A reading at 50 and above indicates expansion, while anything below 50 signals contraction.
"The aftermath of Tuesday's major selloff will linger for the next couple of days. I don't think we're totally out of the woods yet," said Peter Cardillo, chief market econo-mist at New York-based brokerage house Avalon Partners Inc.
The Dow fell 34.29, or 0.28 percent, to 12,234.34, after dropping as low as 12,056.54 in the first hour of trading.
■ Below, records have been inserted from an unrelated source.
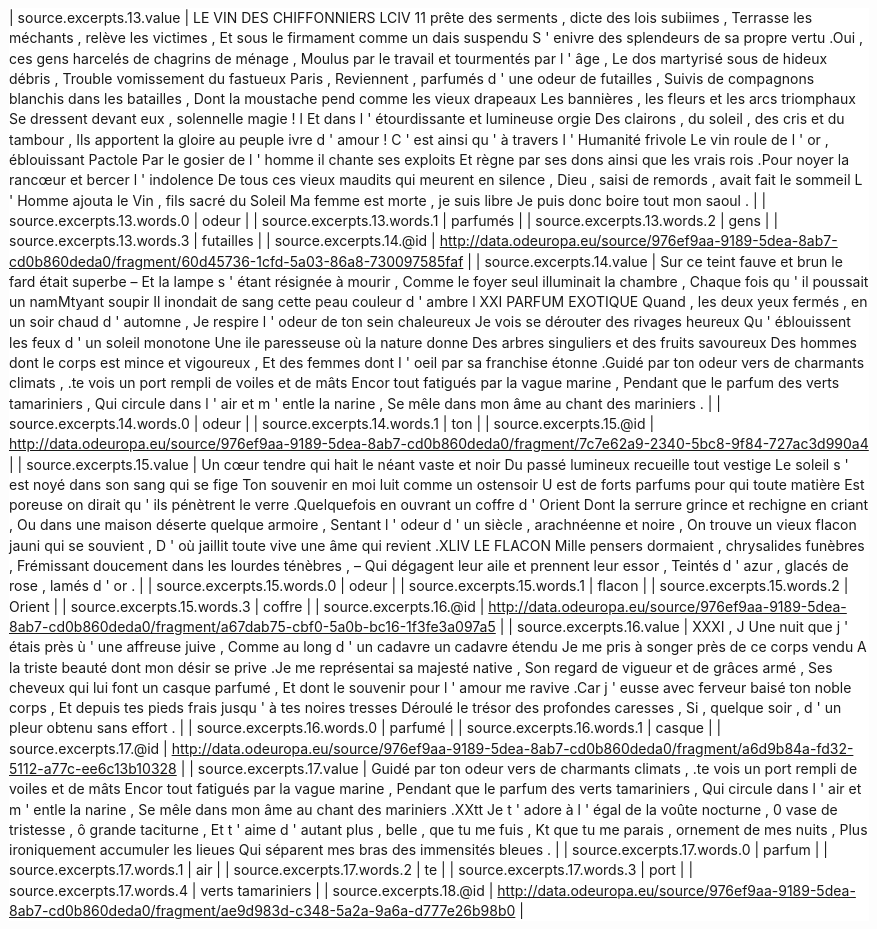 | source.excerpts.13.value | LE VIN DES CHIFFONNIERS LCIV 11 prête des serments , dicte des lois subiimes , Terrasse les méchants , relève les victimes , Et sous le firmament comme un dais suspendu S ' enivre des splendeurs de sa propre vertu .Oui , ces gens harcelés de chagrins de ménage , Moulus par le travail et tourmentés par l ' âge , Le dos martyrisé sous de hideux débris , Trouble vomissement du fastueux Paris , Reviennent , parfumés d ' une odeur de futailles , Suivis de compagnons blanchis dans les batailles , Dont la moustache pend comme les vieux drapeaux Les bannières , les fleurs et les arcs triomphaux Se dressent devant eux , solennelle magie ! l Et dans l ' étourdissante et lumineuse orgie Des clairons , du soleil , des cris et du tambour , Ils apportent la gloire au peuple ivre d ' amour ! C ' est ainsi qu ' à travers l ' Humanité frivole Le vin roule de l ' or , éblouissant Pactole Par le gosier de l ' homme il chante ses exploits Et règne par ses dons ainsi que les vrais rois .Pour noyer la rancœur et bercer l ' indolence De tous ces vieux maudits qui meurent en silence , Dieu , saisi de remords , avait fait le sommeil L ' Homme ajouta le Vin , fils sacré du Soleil Ma femme est morte , je suis libre Je puis donc boire tout mon saoul . |
| source.excerpts.13.words.0 | odeur |
| source.excerpts.13.words.1 | parfumés |
| source.excerpts.13.words.2 | gens |
| source.excerpts.13.words.3 | futailles |
| source.excerpts.14.@id | http://data.odeuropa.eu/source/976ef9aa-9189-5dea-8ab7-cd0b860deda0/fragment/60d45736-1cfd-5a03-86a8-730097585faf |
| source.excerpts.14.value | Sur ce teint fauve et brun le fard était superbe – Et la lampe s ' étant résignée à mourir , Comme le foyer seul illuminait la chambre , Chaque fois qu ' il poussait un namMtyant soupir Il inondait de sang cette peau couleur d ' ambre l XXI PARFUM EXOTIQUE Quand , les deux yeux fermés , en un soir chaud d ' automne , Je respire l ' odeur de ton sein chaleureux Je vois se dérouter des rivages heureux Qu ' éblouissent les feux d ' un soleil monotone Une ile paresseuse où la nature donne Des arbres singuliers et des fruits savoureux Des hommes dont le corps est mince et vigoureux , Et des femmes dont I ' oeil par sa franchise étonne .Guidé par ton odeur vers de charmants climats , .te vois un port rempli de voiles et de mâts Encor tout fatigués par la vague marine , Pendant que le parfum des verts tamariniers , Qui circule dans l ' air et m ' entle la narine , Se mêle dans mon âme au chant des mariniers . |
| source.excerpts.14.words.0 | odeur |
| source.excerpts.14.words.1 | ton |
| source.excerpts.15.@id | http://data.odeuropa.eu/source/976ef9aa-9189-5dea-8ab7-cd0b860deda0/fragment/7c7e62a9-2340-5bc8-9f84-727ac3d990a4 |
| source.excerpts.15.value | Un cœur tendre qui hait le néant vaste et noir Du passé lumineux recueille tout vestige Le soleil s ' est noyé dans son sang qui se fige Ton souvenir en moi luit comme un ostensoir U est de forts parfums pour qui toute matière Est poreuse on dirait qu ' ils pénètrent le verre .Quelquefois en ouvrant un coffre d ' Orient Dont la serrure grince et rechigne en criant , Ou dans une maison déserte quelque armoire , Sentant l ' odeur d ' un siècle , arachnéenne et noire , On trouve un vieux flacon jauni qui se souvient , D ' où jaillit toute vive une âme qui revient .XLIV LE FLACON Mille pensers dormaient , chrysalides funèbres , Frémissant doucement dans les lourdes ténèbres , – Qui dégagent leur aile et prennent leur essor , Teintés d ' azur , glacés de rose , lamés d ' or . |
| source.excerpts.15.words.0 | odeur |
| source.excerpts.15.words.1 | flacon |
| source.excerpts.15.words.2 | Orient |
| source.excerpts.15.words.3 | coffre |
| source.excerpts.16.@id | http://data.odeuropa.eu/source/976ef9aa-9189-5dea-8ab7-cd0b860deda0/fragment/a67dab75-cbf0-5a0b-bc16-1f3fe3a097a5 |
| source.excerpts.16.value | XXXI , J Une nuit que j ' étais près ù ' une affreuse juive , Comme au long d ' un cadavre un cadavre étendu Je me pris à songer près de ce corps vendu A la triste beauté dont mon désir se prive .Je me représentai sa majesté native , Son regard de vigueur et de grâces armé , Ses cheveux qui lui font un casque parfumé , Et dont le souvenir pour l ' amour me ravive .Car j ' eusse avec ferveur baisé ton noble corps , Et depuis tes pieds frais jusqu ' à tes noires tresses Déroulé le trésor des profondes caresses , Si , quelque soir , d ' un pleur obtenu sans effort . |
| source.excerpts.16.words.0 | parfumé |
| source.excerpts.16.words.1 | casque |
| source.excerpts.17.@id | http://data.odeuropa.eu/source/976ef9aa-9189-5dea-8ab7-cd0b860deda0/fragment/a6d9b84a-fd32-5112-a77c-ee6c13b10328 |
| source.excerpts.17.value | Guidé par ton odeur vers de charmants climats , .te vois un port rempli de voiles et de mâts Encor tout fatigués par la vague marine , Pendant que le parfum des verts tamariniers , Qui circule dans l ' air et m ' entle la narine , Se mêle dans mon âme au chant des mariniers .XXtt Je t ' adore à l ' égal de la voûte nocturne , 0 vase de tristesse , ô grande taciturne , Et t ' aime d ' autant plus , belle , que tu me fuis , Kt que tu me parais , ornement de mes nuits , Plus ironiquement accumuler les lieues Qui séparent mes bras des immensités bleues . |
| source.excerpts.17.words.0 | parfum |
| source.excerpts.17.words.1 | air |
| source.excerpts.17.words.2 | te |
| source.excerpts.17.words.3 | port |
| source.excerpts.17.words.4 | verts tamariniers |
| source.excerpts.18.@id | http://data.odeuropa.eu/source/976ef9aa-9189-5dea-8ab7-cd0b860deda0/fragment/ae9d983d-c348-5a2a-9a6a-d777e26b98b0 |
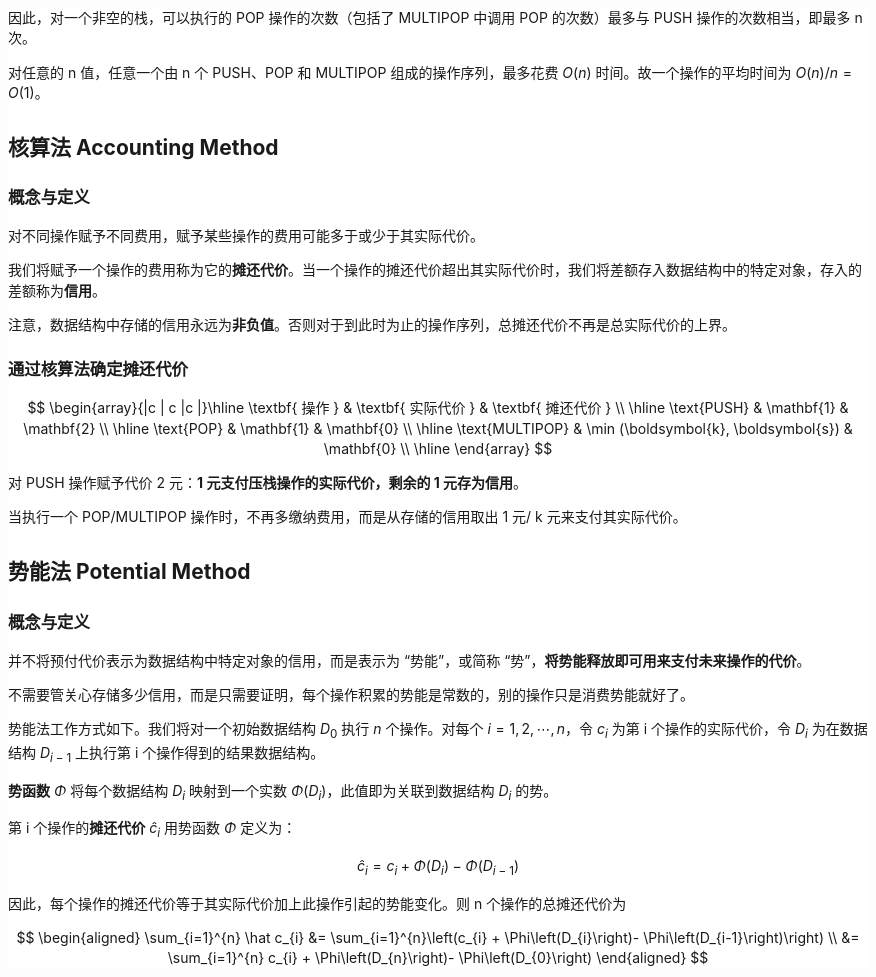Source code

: 因此，对一个非空的栈，可以执行的 POP 操作的次数（包括了 MULTIPOP 中调用 POP 的次数）最多与 PUSH 操作的次数相当，即最多 n 次。

对任意的 n 值，任意一个由 n 个 PUSH、POP 和 MULTIPOP 组成的操作序列，最多花费 $O(n)$ 时间。故一个操作的平均时间为 $O(n)/n=O(1)$。

## 核算法 Accounting Method

### 概念与定义

对不同操作赋予不同费用，赋予某些操作的费用可能多于或少于其实际代价。

我们将赋予一个操作的费用称为它的**摊还代价**。当一个操作的摊还代价超出其实际代价时，我们将差额存入数据结构中的特定对象，存入的差额称为**信用**。

注意，数据结构中存储的信用永远为**非负值**。否则对于到此时为止的操作序列，总摊还代价不再是总实际代价的上界。

### 通过核算法确定摊还代价

$$
\begin{array}{|c | c |c |}\hline
     \textbf{ 操作 } & \textbf{ 实际代价 } & \textbf{ 摊还代价 } \\ \hline
     \text{PUSH} & \mathbf{1} & \mathbf{2} \\ \hline
     \text{POP} & \mathbf{1} & \mathbf{0} \\ \hline
     \text{MULTIPOP} & \min (\boldsymbol{k}, \boldsymbol{s}) & \mathbf{0} \\ \hline
\end{array}
$$

对 PUSH 操作赋予代价 2 元：**1 元支付压栈操作的实际代价，剩余的 1 元存为信用**。

当执行一个 POP/MULTIPOP 操作时，不再多缴纳费用，而是从存储的信用取出 1 元/ k 元来支付其实际代价。

## 势能法 Potential Method

### 概念与定义

并不将预付代价表示为数据结构中特定对象的信用，而是表示为 “势能”，或简称 “势”，**将势能释放即可用来支付未来操作的代价**。

不需要管关心存储多少信用，而是只需要证明，每个操作积累的势能是常数的，别的操作只是消费势能就好了。

势能法工作方式如下。我们将对一个初始数据结构 $D_{0}$ 执行 $n$ 个操作。对每个 $i=1,2, \cdots,n$，令 $c_{i}$ 为第 i 个操作的实际代价，令 $D_{i}$ 为在数据结构 $D_{i-1}$ 上执行第 i 个操作得到的结果数据结构。

**势函数** $\Phi$ 将每个数据结构 $D_{i}$ 映射到一个实数 $\Phi\left(D_{i}\right)$，此值即为关联到数据结构 $D_{i}$ 的势。

第 i 个操作的**摊还代价** $\hat{c}_{i}$ 用势函数 $\Phi$ 定义为：

$$
\hat c_{i}=c_{i}+\Phi(D_{i})- \Phi(D_{i-1})
$$

因此，每个操作的摊还代价等于其实际代价加上此操作引起的势能变化。则 n 个操作的总摊还代价为

$$
\begin{aligned}
\sum_{i=1}^{n} \hat c_{i} &= \sum_{i=1}^{n}\left(c_{i} + \Phi\left(D_{i}\right)- \Phi\left(D_{i-1}\right)\right) \\ &= \sum_{i=1}^{n} c_{i} + \Phi\left(D_{n}\right)- \Phi\left(D_{0}\right)
\end{aligned}
$$
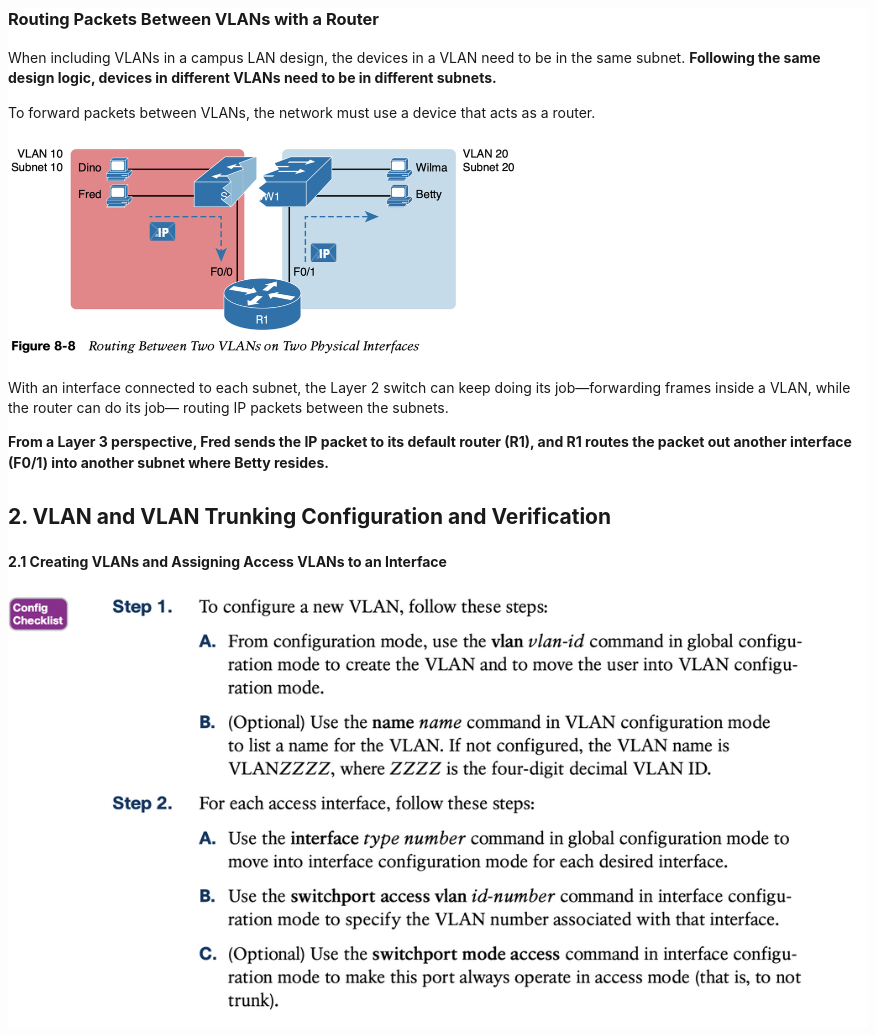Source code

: ### Routing Packets Between VLANs with a Router

When including VLANs in a campus LAN design, the devices in a VLAN need to be in the same subnet. **Following the same design logic, devices in different VLANs need to be in different subnets.**

To forward packets between VLANs, the network must use a device that acts as a router.

<img src="images/image-20230518100943634.png" alt="image-20230518100943634" style="zoom:50%;" />

With an interface connected to each subnet, the Layer 2 switch can keep doing its job—forwarding frames inside a VLAN, while the router can do its job— routing IP packets between the subnets.

**From a Layer 3 perspective, Fred sends the IP packet to its default router (R1), and R1 routes the packet out another interface (F0/1) into another subnet where Betty resides.**

## **2. VLAN and VLAN Trunking Configuration and Verification**

#### **2.1 Creating VLANs and Assigning Access VLANs to an Interface**

![image-20230518101439571](images/image-20230518101439571.png)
It hasn't traded at these levels since December.
Broader stock indicators also ended down after fluctuating in the afternoon.
The Standard & Poor's 500 index fell 3.65, or 0.26 percent, to 1,403.17, after tumbling 26 points earlier in the day.
Declining issues outnumbered advancers by about 5 to 3 on the New York Stock Exchange, where consolidated volume came to 3.92 billion shares -- just shy of Wednesday's volume of 3.93 billion shares, but much lighter than the 4.56 billion shares traded Tuesday.
The Russell 2000 index of smaller companies fell 2.27, or 0.29 percent, to 791.03.
Bond prices rose on weak stocks Thursday, pushing the yield on the benchmark 10-year Treasury note to 4.55 percent from 4.57 percent late Wednesday.
Gold prices fell, while the dollar rose against most major currencies, with the exception of the Japanese yen.
Meanwhile, oil prices rose for the seventh day in a row to settle at $62.11 a barrel Thursday on the New York Mercantile Exchange, the highest level in more than two months, as declining product supplies overshadowed traders' concerns about volatile global stock markets.